___ Text shown ___

Return to Cat Home Page    

      608                          TABLE TALK               712

       2009  Issue #8                                                                                                                                                                           December

Countdown to Contract – 275 days

The Strike Vote

The use of a successful strike vote empowers our bargaining team with an effective tool for negotiating a fair contract. It is not a vote “for a strike” and it does not necessarily mean a STRIKE will happen immediately or at all.  It tells the employer that the union’s members are unified and support the negotiating team.

It is an unfortunate reality that rarely do workers make substantial gains without the threat of job-action. Often a strike mandate alone is sufficient to get the Employer to take the Union seriously in negotiations but not always. It would be irresponsible for the Standing Committee to recommend strike action until every available option for reaching an agreement has been exhausted.

Our first priority is to negotiate a fair and equitable agreement on behalf of our membership. Strike action is a last resort.

 

EXPRESS SCRIPTS

In a future survey, you’ll be asked if you’ve had any problems with receiving medications from Express Scripts. For example, were you sent the wrong meds; did they arrive late; were they shipped to the wrong address or were there problems in delivery with meds sensitive to heat or cold.

___ Extracted material ___

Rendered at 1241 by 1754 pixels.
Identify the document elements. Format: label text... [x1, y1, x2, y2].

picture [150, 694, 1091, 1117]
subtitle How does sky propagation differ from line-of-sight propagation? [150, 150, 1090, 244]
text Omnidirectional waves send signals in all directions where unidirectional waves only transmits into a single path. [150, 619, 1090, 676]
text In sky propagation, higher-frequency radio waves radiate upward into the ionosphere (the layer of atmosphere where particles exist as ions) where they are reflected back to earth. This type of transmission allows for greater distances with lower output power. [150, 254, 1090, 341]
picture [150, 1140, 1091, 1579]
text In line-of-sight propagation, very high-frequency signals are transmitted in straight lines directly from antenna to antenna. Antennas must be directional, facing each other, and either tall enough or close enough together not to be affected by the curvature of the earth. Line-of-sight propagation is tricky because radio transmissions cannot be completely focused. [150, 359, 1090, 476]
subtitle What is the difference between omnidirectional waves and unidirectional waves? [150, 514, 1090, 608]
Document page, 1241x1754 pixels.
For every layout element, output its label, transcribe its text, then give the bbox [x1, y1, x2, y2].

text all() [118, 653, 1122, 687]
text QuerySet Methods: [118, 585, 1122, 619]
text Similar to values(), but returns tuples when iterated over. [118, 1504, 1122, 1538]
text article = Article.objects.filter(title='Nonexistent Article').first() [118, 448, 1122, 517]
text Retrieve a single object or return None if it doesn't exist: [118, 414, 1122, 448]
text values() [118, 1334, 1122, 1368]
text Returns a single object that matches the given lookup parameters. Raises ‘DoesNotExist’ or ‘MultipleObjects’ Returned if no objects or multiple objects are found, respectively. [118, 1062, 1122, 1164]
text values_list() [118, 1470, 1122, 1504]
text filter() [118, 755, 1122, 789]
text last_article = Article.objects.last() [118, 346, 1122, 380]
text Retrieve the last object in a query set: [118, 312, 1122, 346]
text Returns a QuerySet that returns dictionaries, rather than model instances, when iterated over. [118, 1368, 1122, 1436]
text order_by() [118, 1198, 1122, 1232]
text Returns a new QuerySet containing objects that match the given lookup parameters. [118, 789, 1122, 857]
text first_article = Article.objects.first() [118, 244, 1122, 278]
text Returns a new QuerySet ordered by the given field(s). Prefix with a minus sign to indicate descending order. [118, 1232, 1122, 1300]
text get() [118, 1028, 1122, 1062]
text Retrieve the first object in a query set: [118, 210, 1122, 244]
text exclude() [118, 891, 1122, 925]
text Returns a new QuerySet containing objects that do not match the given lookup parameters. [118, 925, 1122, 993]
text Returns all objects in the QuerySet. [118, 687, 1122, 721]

___

▶ [Task statement]:
Continue the union newsletter, starting right after its last sentence.

▶ [Reply to the task]:
You’ll also be asked if you’d prefer to drop Express Scripts and go back to the way we purchased our drugs before 2007.

If you were hired recently, you may not know that prior to our current contract, we bought our prescriptions locally and claims were handled by Regence Blue Shield. Our copays were 10%, which were applied to our medical/surgical out-of-pocket maximums.

Our current contract gave our prescription business to Express Scripts, one of the nation’s “big three” mail order pharmacies. While we can still purchase locally, our copays are less expensive when we purchase from Express Scripts.

However, prescription copays are no longer applied to our medical/surgical out-of-pocket maximums. Our meds are fully paid when our copays for generic and preferred brand name drugs add up to $500 per person or $1,000 per family. There is no stop-loss for non-preferred brand name drugs.

 

PENSION UPDATE

            According to Jim Kidder, an hourly representative to our pension’s Board of Trustees, the Trustees have decided no changes to our benefit level, early retirement penalties, etc., need to be made at this time. This is because the fund’s investments are recovering as the market begins its climb out of the recession.

   The Trustees have made adjustments to our investment strategies and will continue to monitor progress. They will meet again in April. However, at this time, as long as the market continues its recovery, the Trustees believe no further action will be needed to restore the fund to a healthy funding level.

   Some 23,000 employees from 300 companies participate in our pension. Of those, 712-608 members lead the way in early retirements per membership capita.  The Trustees would like our members to understand that if you are considering retirement just to secure retirement benefits, you might want to reconsider. For one thing, the fund is recovering with no changes in benefits anticipated at this time and for another, if our funding level falls to the point where the federal government has to step in, all participants, both active and retired will see their benefits reduced.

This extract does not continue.